[Note: this is an effort to reconstruct my d'var Torah to my synagogue's sisterhood Wednesday night. Those who were there might remember things I've forgotten, but such is life.]
Home. It's a subject I've thought about a lot over the last couple of decades. Since leaving my home in Anaheim to pursue ordination, and then to serve a number of congregations on the east coast, I've wondered what "home" really means. I've even written a number of poems, the first titled "Home," then "Home II" and then "Home III," trying to sort out what the word means, objectively, and to me. I'm still not sure I've come to a comfortable place. My head is satisfied, but my heart is still unclear.
This is a good week to consider "home." In the parasha this Shabbat morning, Jacob finally returns home, after 20 years of working for his father-in-law and amassing family and livestock. Homecomings should be a good thing, right? But let's consider: Jacob returns with trepidation - he is still fearful of his brother, whom he cheated badly long ago; we learn his mother's nurse has died, and some commentators believe this is a euphemism for the death of Rebecca herself; Jacob's beloved Rachel dies in childbirth; his daughter Dina is raped and kidnapped; and when he finally returns home, he and his brother Esau must bury their father Isaac.
Welcome home, Jacob.
I suspect many of us have tried to go home, perhaps for a visit to the old neighborhood, and found it completely changed. Or you've changed and it hasn't. I remember a trauma to my old community in Anaheim, and two years after, when I returned from school for a summer visit to my children, I found the congregation still stuck. I had moved on, the person at the center of the trauma had moved on, and the community was still talking about "The Thing." Sometimes you can't go home again. Sometimes you can and wish you hadn't.
But even if you could return home, what would that mean? Where is home? Is it where you live today? Where your books and dishes are? If you've moved a couple of time zones away from your children, is home where you are or where they are? Is home where your memories are, fuzzy as they may be? And if home is where your stuff is, and your stuff is in a warehouse in Memphis, where then is home?
I saw a sign in the window of a gift shop in Ventura a few years ago: Home is where you are right now. OK, maybe that's what it is. And like Hillary Clinton says, "Grow where you're planted." Stop "dreying your kup" - stop making yourself crazy about semantics and just be, in this moment, where you are. Maybe.
Our sisterhood program tonight is about relocation. The women on our panel were all born somewhere else - France, Siberia, Israel, Cuba, Uruguay, Iran. They came here when they were old enough to know they were leaving what they thought of as home. Was that a good thing? Were they fleeing persecution and grateful to be here? Were they happy where they were and miserable here? We'll soon learn. But I wonder: where is "home" to them? Where they were born? Los Angeles? And at what point did "home" change meaning for them?

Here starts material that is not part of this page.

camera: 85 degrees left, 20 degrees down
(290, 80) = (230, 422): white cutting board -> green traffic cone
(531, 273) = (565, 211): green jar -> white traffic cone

I must tell you, though, that two years ago I had an "aha!" moment. I had come to this synagogue to observe my mother's yahrzeit [anniversary of her death]. I'd never been here before, and when I came to morning minyan [daily service] I didn't know a soul in the room. But I stood to say Kaddish and realized something stunning - I'd been here before. There was an ark with a Torah scroll in it. There was a ner tamid [eternal light]. The words I was saying, I'd said in communities around the world. And everyone knew where to respond "amen."
We Jews are turtles. Home has become such a transitory notion to us, having been expelled from one country after another, then having had to flee persecution from countries who didn't expel us so much as make the water too hot for us to stay, that we have had to narrow the definition of home. And we carry our homes with us. Our candle sticks, our Torahs, our talleisim [prayer shawls] and prayerbooks and Bibles, our values and our national memories are all portable. And wherever we are, we can reconstruct our homes with the things we brought with us. I live in a house where nothing speaks of my history and memories. Yet, in my room, there's a mezuzah on the door (and I can tell you who gave it to me) and candle sticks on the dresser and a prayerbook and Tanakh [Bible] in the book case. They go everywhere with me. They create my home for me. And the blessing of being Jewish, born of the curse of our constant wanderings, is that we do rebuild our home, wherever we are, as individuals and as communities.
The sign was right: Home is where you are right now.